Hi, I'm a new user. I have a heavily planted 55 gl tank with a fish and shrimp requirment that all be less than an inch long. So I got 6 of these little red badis badis I've heard they might be called "dario dario," I don't know for sure. Anyways I couldn't figure out what they were eating because they ignore the daphnia. Then today I'm gazing at my tank and I realize there is a huge reduction in my baby snail population! Yay! Anybody got any stories about these beautiful baby snail eatin critters? I heard they might be realated to Labyrnth fishes.


----------



## judya (Jan 23, 2005)

Their behavior is more like cichlids, in aggressiveness, and  breeding habits. A least this is the case for regular badis badis. This article says the scarlet breed somewhat differently http://www.svas.info/Newsletter/badis.html
http://www.petresources.net/fish/misscel/bad_bad_bur.html
They really are pretty - I saw some in a tank once and couldn't believe the colors!


----------



## Vumeter (Jan 24, 2005)

Dario Darios are great! Yes they were formerly know as Scarlet Badis or Badis Bengalensis but have been recently been renamed to Dario Dario.

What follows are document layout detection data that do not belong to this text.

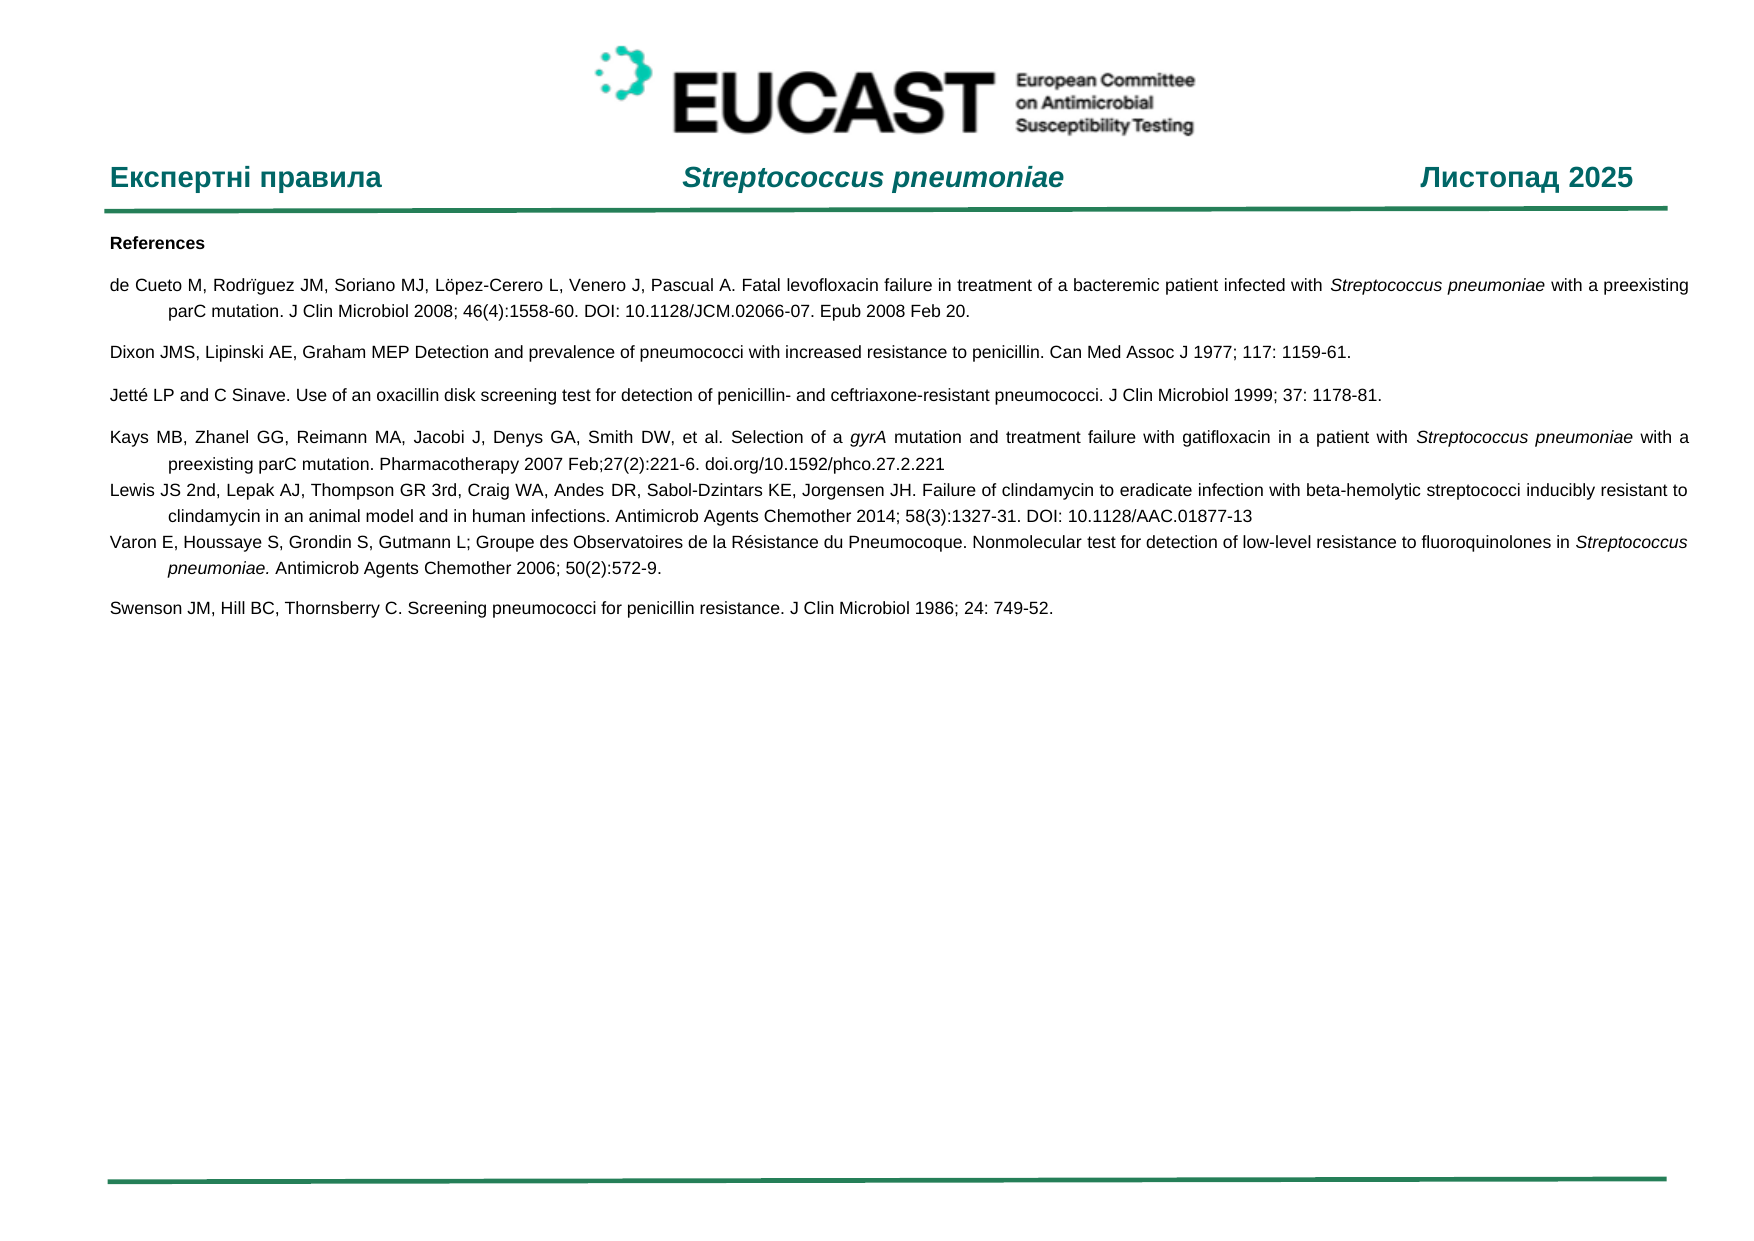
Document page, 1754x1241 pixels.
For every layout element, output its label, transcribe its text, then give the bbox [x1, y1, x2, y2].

picture [573, 29, 1235, 152]
text Jetté LP and C Sinave. Use of an oxacillin disk screening test for detection of penicillin- and ceftriaxone-resistant pneumococci. J Clin Microbiol 1999; 37: 1178-81. [109, 385, 1689, 405]
text Kays MB, Zhanel GG, Reimann MA, Jacobi J, Denys GA, Smith DW, et al. Selection of a gyrA mutation and treatment failure with gatifloxacin in a patient with Streptococcus pneumoniae with a preexisting parC mutation. Pharmacotherapy 2007 Feb;27(2):221-6. doi.org/10.1592/phco.27.2.221 [109, 423, 1689, 475]
text Dixon JMS, Lipinski AE, Graham MEP Detection and prevalence of pneumococci with increased resistance to penicillin. Can Med Assoc J 1977; 117: 1159-61. [109, 343, 1689, 362]
text de Cueto M, Rodrïguez JM, Soriano MJ, Löpez-Cerero L, Venero J, Pascual A. Fatal levofloxacin failure in treatment of a bacteremic patient infected with Streptococcus pneumoniae with a preexisting parC mutation. J Clin Microbiol 2008; 46(4):1558-60. DOI: 10.1128/JCM.02066-07. Epub 2008 Feb 20. [109, 271, 1689, 323]
text Varon E, Houssaye S, Grondin S, Gutmann L; Groupe des Observatoires de la Résistance du Pneumocoque. Nonmolecular test for detection of low-level resistance to fluoroquinolones in Streptococcus pneumoniae. Antimicrob Agents Chemother 2006; 50(2):572-9. [109, 527, 1689, 579]
text Експертні правила Streptococcus pneumoniae Листопад 2025 [109, 161, 1699, 193]
text References [109, 233, 1699, 253]
text Swenson JM, Hill BC, Thornsberry C. Screening pneumococci for penicillin resistance. J Clin Microbiol 1986; 24: 749-52. [109, 599, 1689, 619]
text Lewis JS 2nd, Lepak AJ, Thompson GR 3rd, Craig WA, Andes DR, Sabol-Dzintars KE, Jorgensen JH. Failure of clindamycin to eradicate infection with beta-hemolytic streptococci inducibly resistant to clindamycin in an animal model and in human infections. Antimicrob Agents Chemother 2014; 58(3):1327-31. DOI: 10.1128/AAC.01877-13 [109, 475, 1689, 527]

I've had 2 males for almost a year. They are slightly territorial towards each other but it's only chasing - no nipped fins or anything. And very shy for the most part and should be kept to their own tank as most of the time other fish will out compete them for food - no aggression towards other species. Mine have been happy taking frozen daphnia and live brine shrimp. Not sure why they haven't taken yours. I have yet to see them take any prepared foods like flake. I can't comment on the snails because I don't have any (prior to the darios), but they're leaving my freshwater lippetts alone.

Hopefully you were able to get some females. They're a rarity as most LFS only get males or only a few females amongst 40-50 males. I've only recently have been able to obtain some females so no breeding just yet. Though I did see the 2 males get into a betta like mating ball in some java moss a few months back.

Good luck.


----------